The problem: Replace every "this chart" in the lines below with "this graph" and give the lines again with nothing else changed. Leave the pictures out.

-------

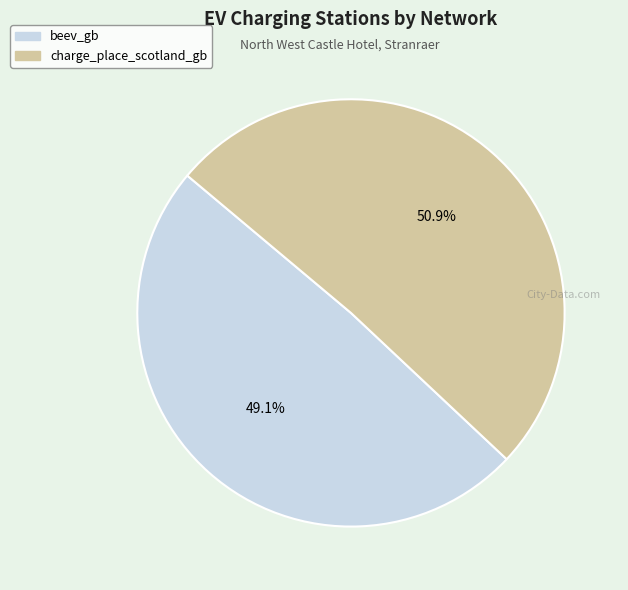

To the nearest percent, what is the average slice percentage?

50%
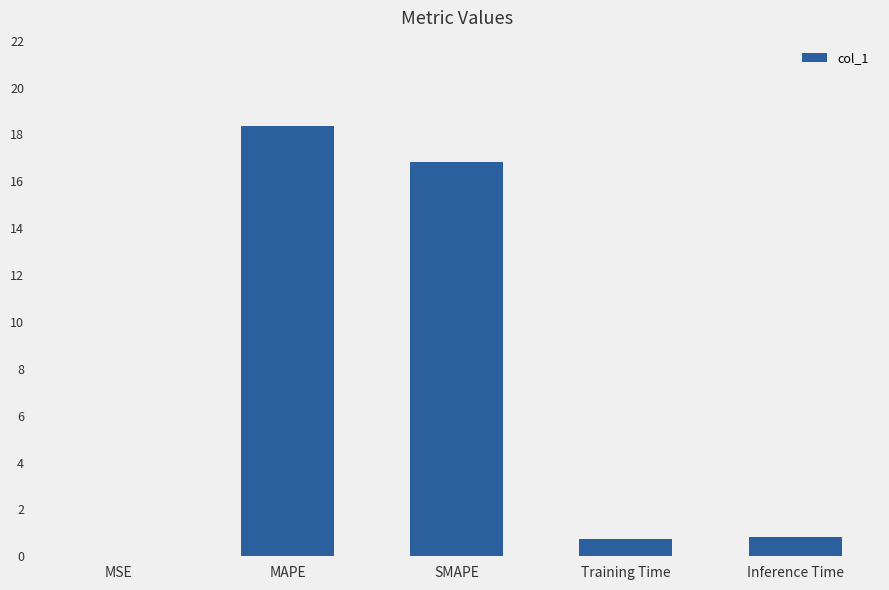

What is the sum of the values at Inference Time and MAPE?

19.2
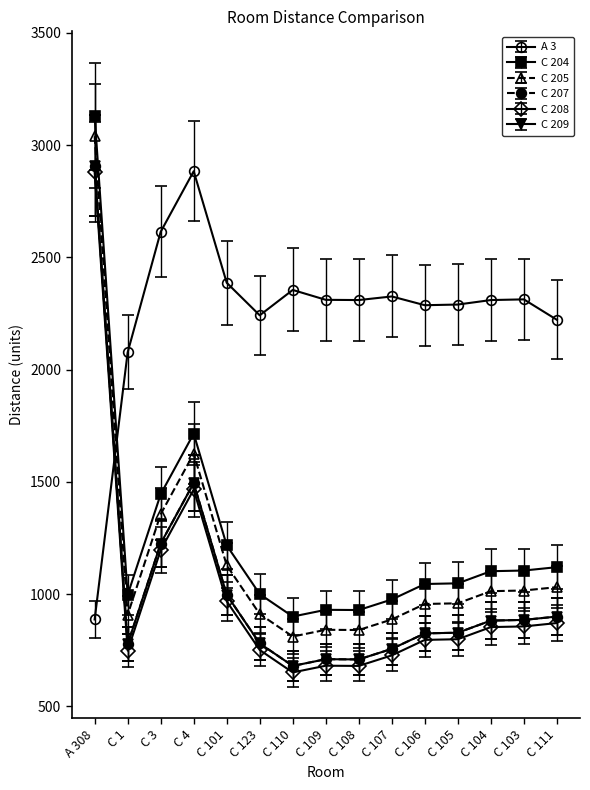

True or false: C 207 and C 204 intersect in this chart.

False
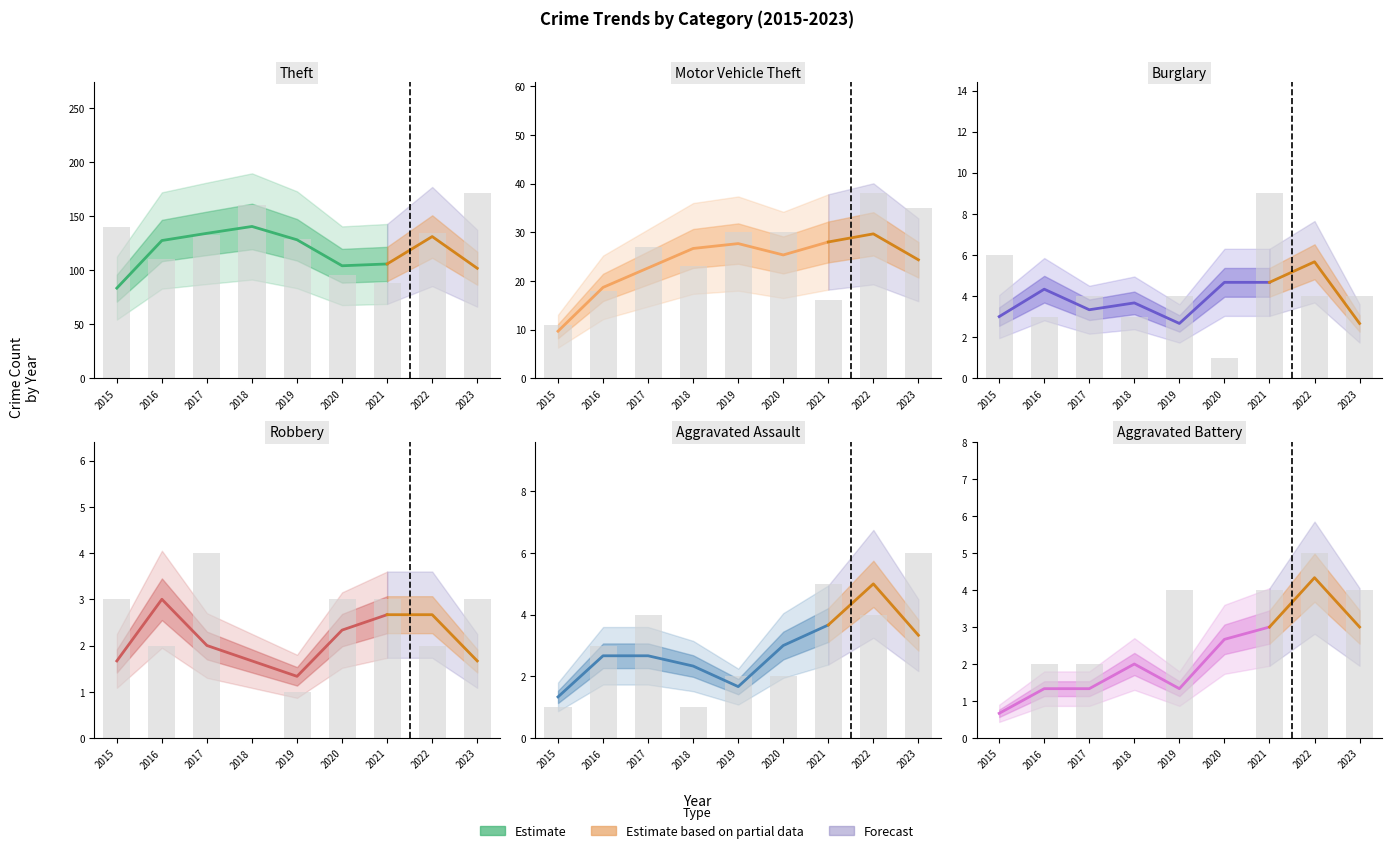

Reading left to right, extract all data points from this chart.

Theft: 2015=140	2016=110	2017=132	2018=160	2019=129	2020=95	2021=88	2022=134	2023=171
Motor Vehicle Theft: 2015=11	2016=18	2017=27	2018=23	2019=30	2020=30	2021=16	2022=38	2023=35
Burglary: 2015=6	2016=3	2017=4	2018=3	2019=4	2020=1	2021=9	2022=4	2023=4
Robbery: 2015=3	2016=2	2017=4	2018=0	2019=1	2020=3	2021=3	2022=2	2023=3
Aggravated Assault: 2015=1	2016=3	2017=4	2018=1	2019=2	2020=2	2021=5	2022=4	2023=6
Aggravated Battery: 2015=0	2016=2	2017=2	2018=0	2019=4	2020=0	2021=4	2022=5	2023=4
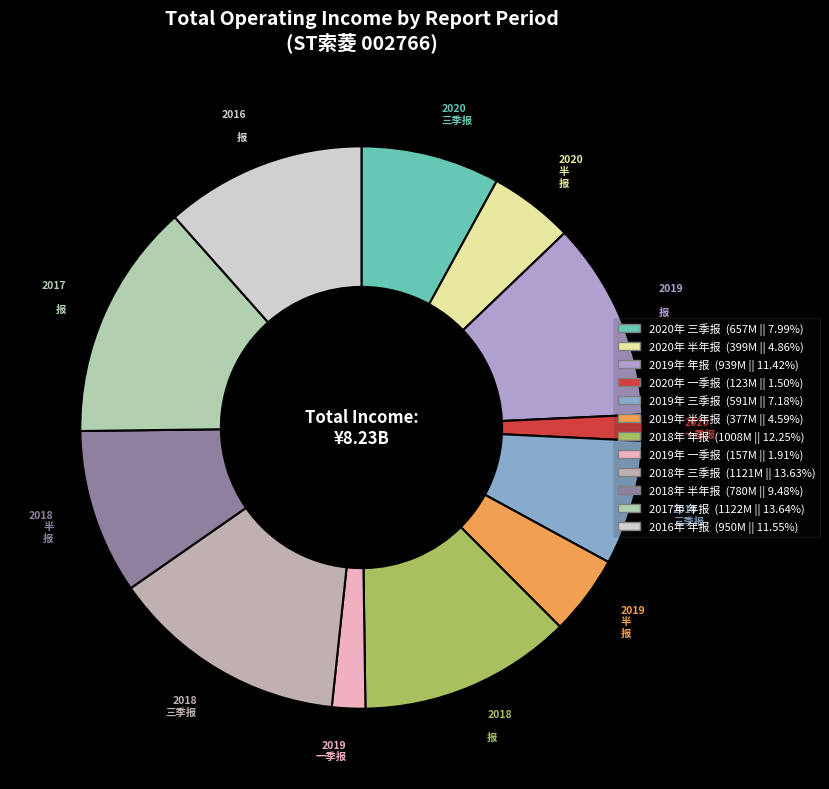

True or false: 2019年 半年报 accounts for 5% of the total.

True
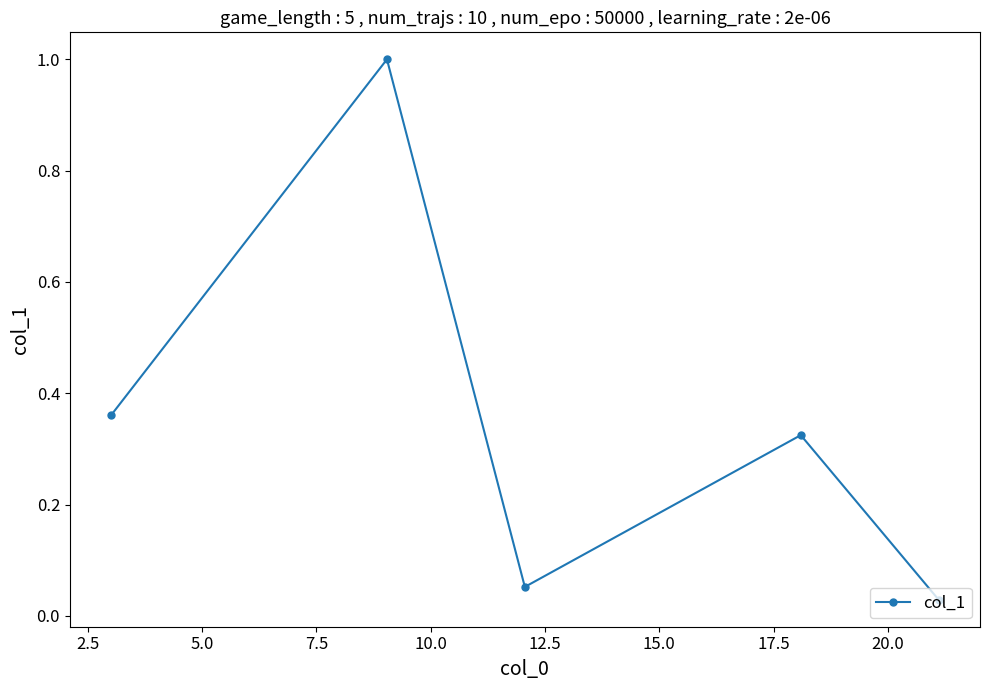

True or false: the data has more than 1 interior local peaks.

True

-------

Result of this task:
To the nearest percent, what is the average slice percentage?

50%

What is the sum of the values at Inference Time and MAPE?

19.2

True or false: C 207 and C 204 intersect in this graph.

False

Reading left to right, extract all data points from this graph.

Theft: 2015=140	2016=110	2017=132	2018=160	2019=129	2020=95	2021=88	2022=134	2023=171
Motor Vehicle Theft: 2015=11	2016=18	2017=27	2018=23	2019=30	2020=30	2021=16	2022=38	2023=35
Burglary: 2015=6	2016=3	2017=4	2018=3	2019=4	2020=1	2021=9	2022=4	2023=4
Robbery: 2015=3	2016=2	2017=4	2018=0	2019=1	2020=3	2021=3	2022=2	2023=3
Aggravated Assault: 2015=1	2016=3	2017=4	2018=1	2019=2	2020=2	2021=5	2022=4	2023=6
Aggravated Battery: 2015=0	2016=2	2017=2	2018=0	2019=4	2020=0	2021=4	2022=5	2023=4

True or false: 2019年 半年报 accounts for 5% of the total.

True

True or false: the data has more than 1 interior local peaks.

True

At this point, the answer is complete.